REQUIREMENT A »
Set down, word for word, the passage of the excerpt on network protocol layers that begins at the words "Layers 5-7 are still" and stops after the words "HTTP or SOAP.".

The layered approach to network protocol software

While large software packages these days are organized as a complex hierarchy of objects, network software is organized as a simple chain of objects: in layers.

The first set of networking protocols (called TCP/IP, that still dominates today) had four layers. Soon after, the International Standards Organization defined a 7-layer version that extended the 4-layer TCP/IP:

Note: We will not describe all layers here.
Layers 2-7 are generally all in software (although hardware is often used to optimize aspects of these layers).
Layer 1 is designed to be the interface to actual hardware. For convenience of discussion, we often include the hardware in this layer. It does have some software (to handle some types of garbled transmissions, for example).
Layer 1-4 are more or less equivalent to the 4-layer internet protocol that dominates today's networking. These contain what most people consider the core ideas in networking.
Layers 5-7 are often directly implemented by applications.
Layers 5-7 are still useful as abstractions because they help classify and organize the myriad of protocols in use today.
Some protocols defined above Layer 4 have now created their own special niche, such as HTTP or SOAP.

Note: in what follows, we will greatly simplify the functionality of the layers to convey core concepts.

In particular, we will condense the layers to

where the "application layer" will refer to everything higher than the transport layer.

The transport layer

Main responsibilities of the transport layer:

Provide the connection abstraction to application programs.
Handle lost packets and packets that come out of order.
Other responsiblities: slow down the rate of packet transmission if the network is too congested.

What might a transport layer API look like? Consider this simple spec:

public interface TransportLayer {

    // An application says: "I want to create a connection to destination dest"
    // The transport layer returns a connection ID that the application can use to 
    // refer to this connection in further interactions.
    public int openConnection (int dest);

    // Connection set up may take time, so an application calls this 
    // repeatedly to find out whether the connection is set up.
    public boolean isReady (int connID);

    // Send a packet of data over the connection.
    public void sendPacket (TransportPacket packet);

    // This method will be called by the layer below to tell the 
    // transport layer, "Hey, a packet has arrived for you".
    public void receivePacket (TransportPacket packet);

    // Close a particular connection when done.
    public void closeConnection (int connID);
}

An application might use the transport layer as follows (similar to how sockets are used):

  int connID = transport.openConnection (destNodeID);
  while (! transport.isReady (connID)) {
     // ... sleep a little ...
  }
  TransportPacket packet = new TransportPacket (" ... some data ...");
  transport.sendPacket (packet);

What should the transport layer do in openConnection()?

It should probably send a special packet to the destination's transport layer (its peer on the other side) saying "I need to set up a connection with you".

REQUIREMENT B »
From the rows below, recast the lines as a JSON list of strings, one string per line and no blank lines. Begin at the line that contains "Survey the image" and stop after the line that contains "park: (255, 277)", with both of those lines included.

RECORDS PROVIDED »
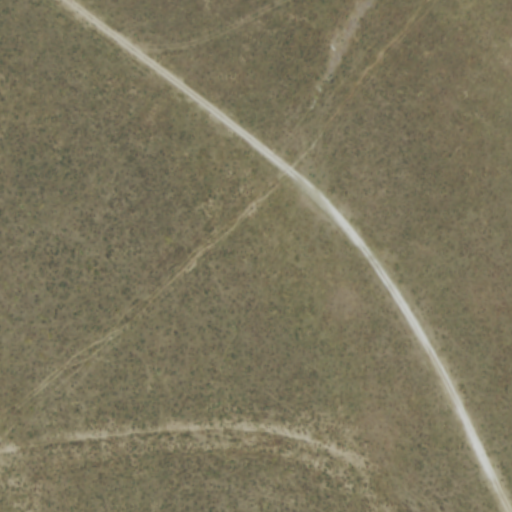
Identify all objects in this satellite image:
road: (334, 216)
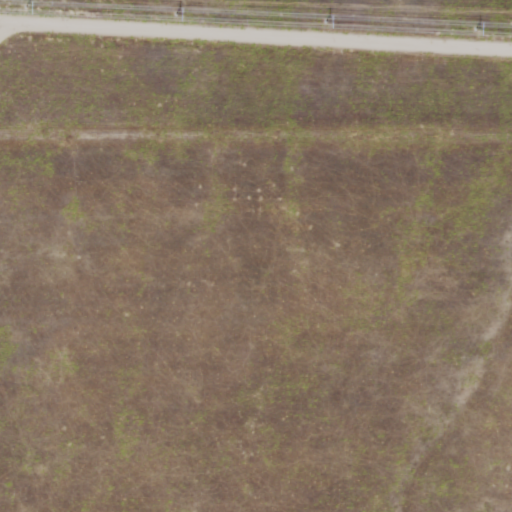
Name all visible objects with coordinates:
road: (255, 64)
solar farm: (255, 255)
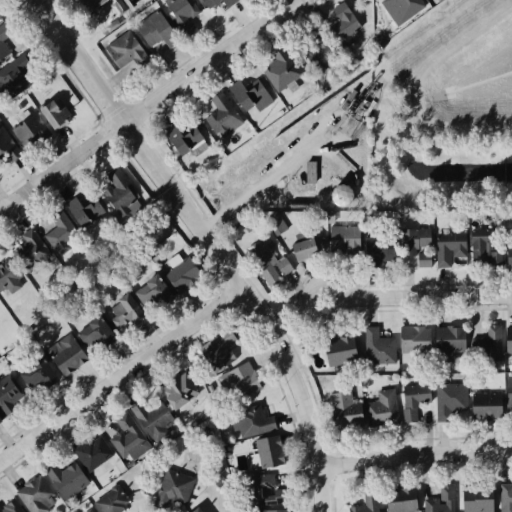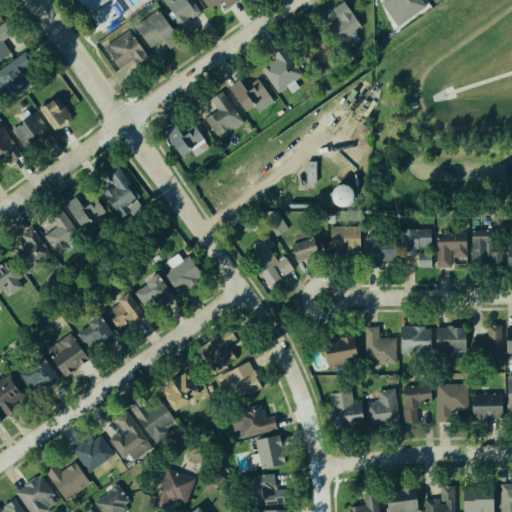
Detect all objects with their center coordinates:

* * *

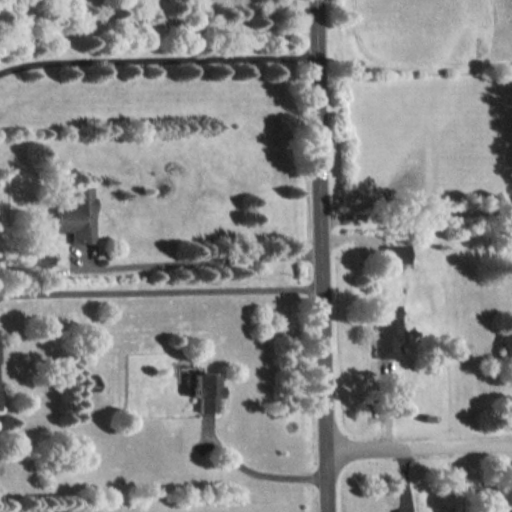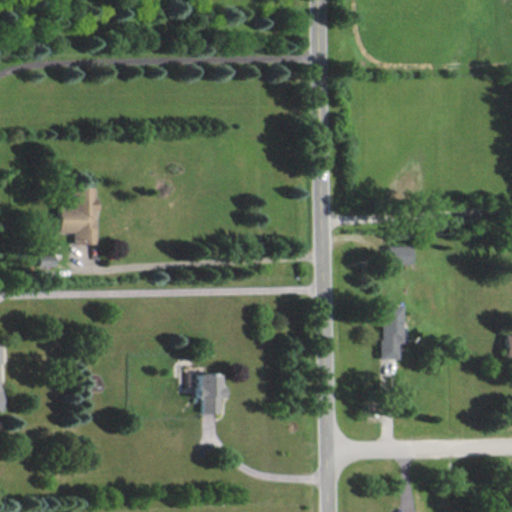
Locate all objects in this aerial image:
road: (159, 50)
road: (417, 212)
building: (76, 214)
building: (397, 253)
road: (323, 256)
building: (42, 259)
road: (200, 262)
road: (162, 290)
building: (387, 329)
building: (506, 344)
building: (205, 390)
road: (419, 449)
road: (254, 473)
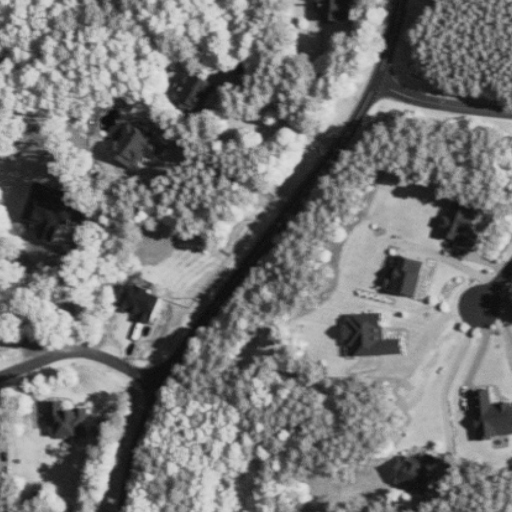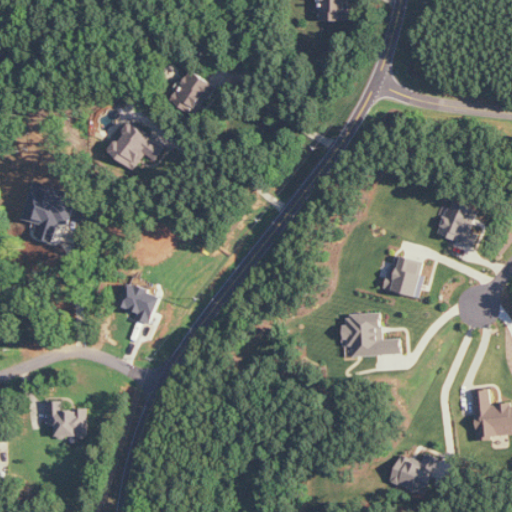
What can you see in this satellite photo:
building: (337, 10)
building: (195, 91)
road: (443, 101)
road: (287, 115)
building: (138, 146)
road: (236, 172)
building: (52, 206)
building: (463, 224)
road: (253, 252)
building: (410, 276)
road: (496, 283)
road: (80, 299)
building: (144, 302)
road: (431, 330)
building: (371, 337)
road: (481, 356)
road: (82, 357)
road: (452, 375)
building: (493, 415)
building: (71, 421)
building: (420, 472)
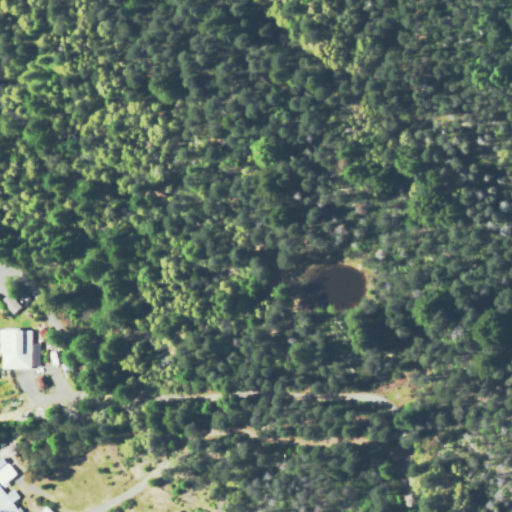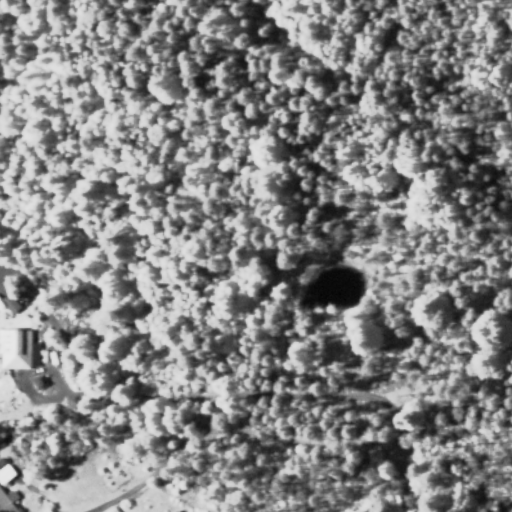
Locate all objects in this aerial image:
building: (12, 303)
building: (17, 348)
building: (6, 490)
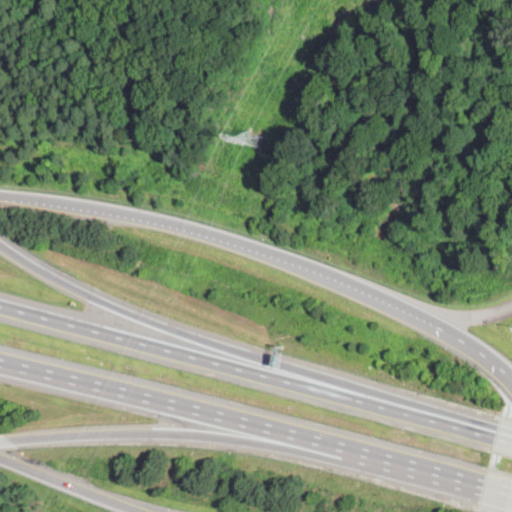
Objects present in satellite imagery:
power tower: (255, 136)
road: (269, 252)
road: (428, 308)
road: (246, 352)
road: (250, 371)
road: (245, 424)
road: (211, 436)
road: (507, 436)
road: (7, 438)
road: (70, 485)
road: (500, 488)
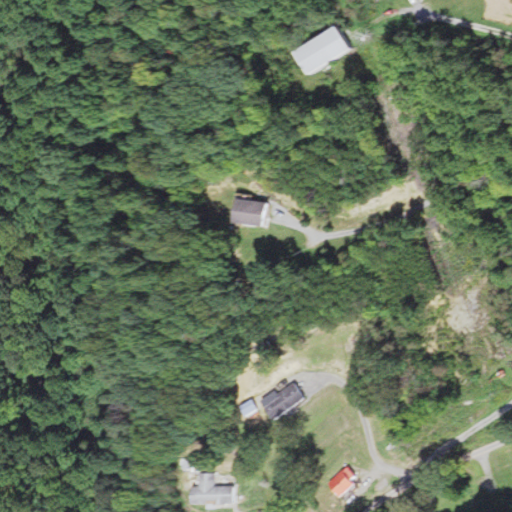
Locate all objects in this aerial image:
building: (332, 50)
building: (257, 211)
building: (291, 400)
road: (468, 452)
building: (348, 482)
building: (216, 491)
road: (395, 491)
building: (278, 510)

--

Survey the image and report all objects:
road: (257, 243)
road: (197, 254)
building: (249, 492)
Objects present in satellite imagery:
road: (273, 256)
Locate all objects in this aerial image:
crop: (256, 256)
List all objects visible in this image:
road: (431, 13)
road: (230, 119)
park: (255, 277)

SOLUTION A »
Layers 5-7 are still useful as abstractions because they help classify and organize the myriad of protocols in use today.
Some protocols defined above Layer 4 have now created their own special niche, such as HTTP or SOAP.

SOLUTION B »
[
  "Survey the image and report all objects:",
  "road: (257, 243)",
  "road: (197, 254)",
  "building: (249, 492)",
  "Objects present in satellite imagery:",
  "road: (273, 256)",
  "Locate all objects in this aerial image:",
  "crop: (256, 256)",
  "List all objects visible in this image:",
  "road: (431, 13)",
  "road: (230, 119)",
  "park: (255, 277)"
]